Sat. May 28, 2016 2:50 PM - 3:50 PM 第12会場 (産業振興センター 2階 体育実習室)

[P-MT-23-1] 膝蓋下脂肪体の角度による厚みの評価

超音波エコーを用いた健常群と変形性膝関節症無痛群,有痛群との比較

永田達1, 新貝和也2, 田中直1, 牧野佳朗1 (1.まきの整形外科医院, 2.公立陶生病院中央リハビリテーション部)

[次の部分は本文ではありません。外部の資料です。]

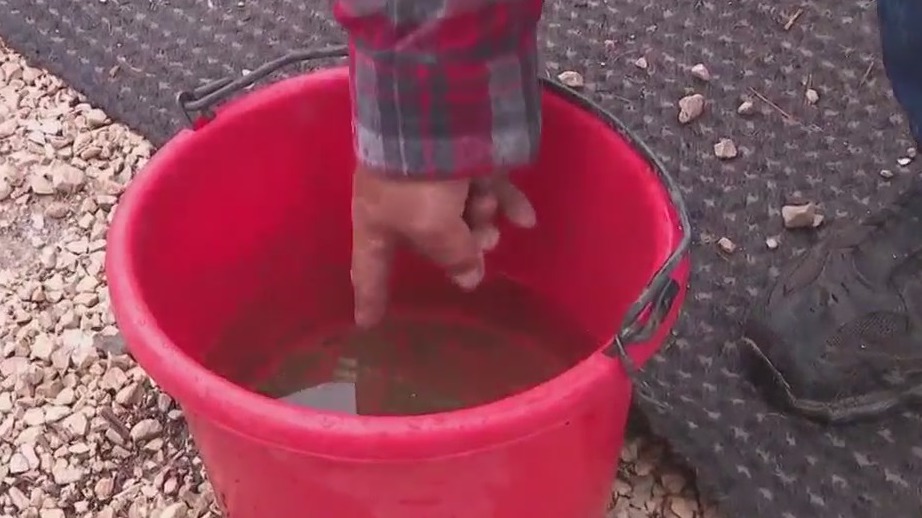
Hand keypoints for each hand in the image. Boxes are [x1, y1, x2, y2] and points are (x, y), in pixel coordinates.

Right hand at [351, 165, 536, 327]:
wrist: (436, 106)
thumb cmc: (419, 177)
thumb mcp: (432, 227)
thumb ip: (452, 257)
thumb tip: (470, 278)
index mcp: (378, 221)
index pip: (369, 270)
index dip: (369, 297)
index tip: (367, 323)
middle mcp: (402, 202)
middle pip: (430, 243)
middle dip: (458, 248)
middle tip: (479, 247)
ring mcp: (434, 178)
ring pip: (464, 215)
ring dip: (482, 220)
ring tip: (491, 211)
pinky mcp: (464, 157)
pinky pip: (488, 189)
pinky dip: (507, 204)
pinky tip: (527, 220)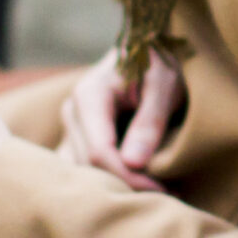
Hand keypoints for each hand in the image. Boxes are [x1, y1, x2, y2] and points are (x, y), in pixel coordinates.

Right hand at [56, 48, 183, 192]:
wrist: (152, 44)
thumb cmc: (163, 61)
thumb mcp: (166, 84)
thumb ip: (150, 120)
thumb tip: (133, 163)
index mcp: (90, 96)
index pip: (99, 153)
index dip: (129, 178)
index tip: (163, 189)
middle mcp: (72, 111)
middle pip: (88, 166)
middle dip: (125, 184)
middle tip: (166, 192)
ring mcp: (71, 124)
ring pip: (83, 171)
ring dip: (116, 184)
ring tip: (154, 187)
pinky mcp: (77, 135)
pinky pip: (84, 166)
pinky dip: (109, 178)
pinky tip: (138, 181)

Keywords:膝蓋下脂肪体, 超音波エコー, 変形性膝関節症

【はじめに,目的】

林は,膝関節周囲組織の硬さは膝蓋下脂肪体(IPFP)の機能変形を阻害し,膝前面部痛と関連している可能性があると報告している。IPFPの機能変形の阻害が膝前面部痛を招くという報告はみられるが,IPFPの機能変形についてIPFPの厚みに関する報告はない。本研究の目的は,変形性膝関節症(OA)患者におけるIPFP厚を,健常者と比較することを目的とした。また,疼痛の有無による違いも検討した。


【方法】

対象は健常者5例8膝(N群,平均年齢60±9.5歳),OAと診断されIPFPに疼痛が無い者6例7膝(OAN群,平均年齢71.1±7.2),OAと診断されIPFPに疼痛を有する者7例7膝(OAP群,平均年齢71±8.9歳)とした。方法は,測定肢位を背臥位とし,超音波エコー(Xario™ 100,東芝製)を用いてIPFP厚を測定した。IPFPは,膝蓋骨内側縁から大腿骨内顆を描出した長軸走査にてIPFPを同定し,内蔵デジタルメジャーにて厚さを計測した。測定角度は,膝関節屈曲0度,60度,130度とし,各3回測定してその平均値を算出した。解析方法は,IPFPの各角度における群間の比較をTukeyの多重比較検定を用いて解析した。




【結果】

IPFP厚は0度において,N群(2.3±0.2mm),OAN群(2.7±0.3mm),OAP群(3.4±0.3mm)の順に有意に高値を示した(P<0.05)。60度においては,N群(1.7±0.3mm),OAN群(2.1±0.3mm),OAP群(2.7±0.2mm)と,N群とOAP群,OAN群とOAP群において有意な差がみられた(P<0.05)。130度においては,N群(1.9±0.4mm),OAN群(2.1±0.3mm),OAP群(3.2±0.7mm)となり,N群とOAP群,OAN群とOAP群において有意な差がみられた(P<0.05)。




【結論】

IPFPは,健常者よりもOA患者の方が厚く,さらに疼痛を有する者で有意に厚かった。IPFP厚の増大は,膝前面部痛および変形と関与していることが明らかとなった。IPFPの機能変形の阻害には,IPFP厚が関係し,その結果として疼痛が生じている可能性がある。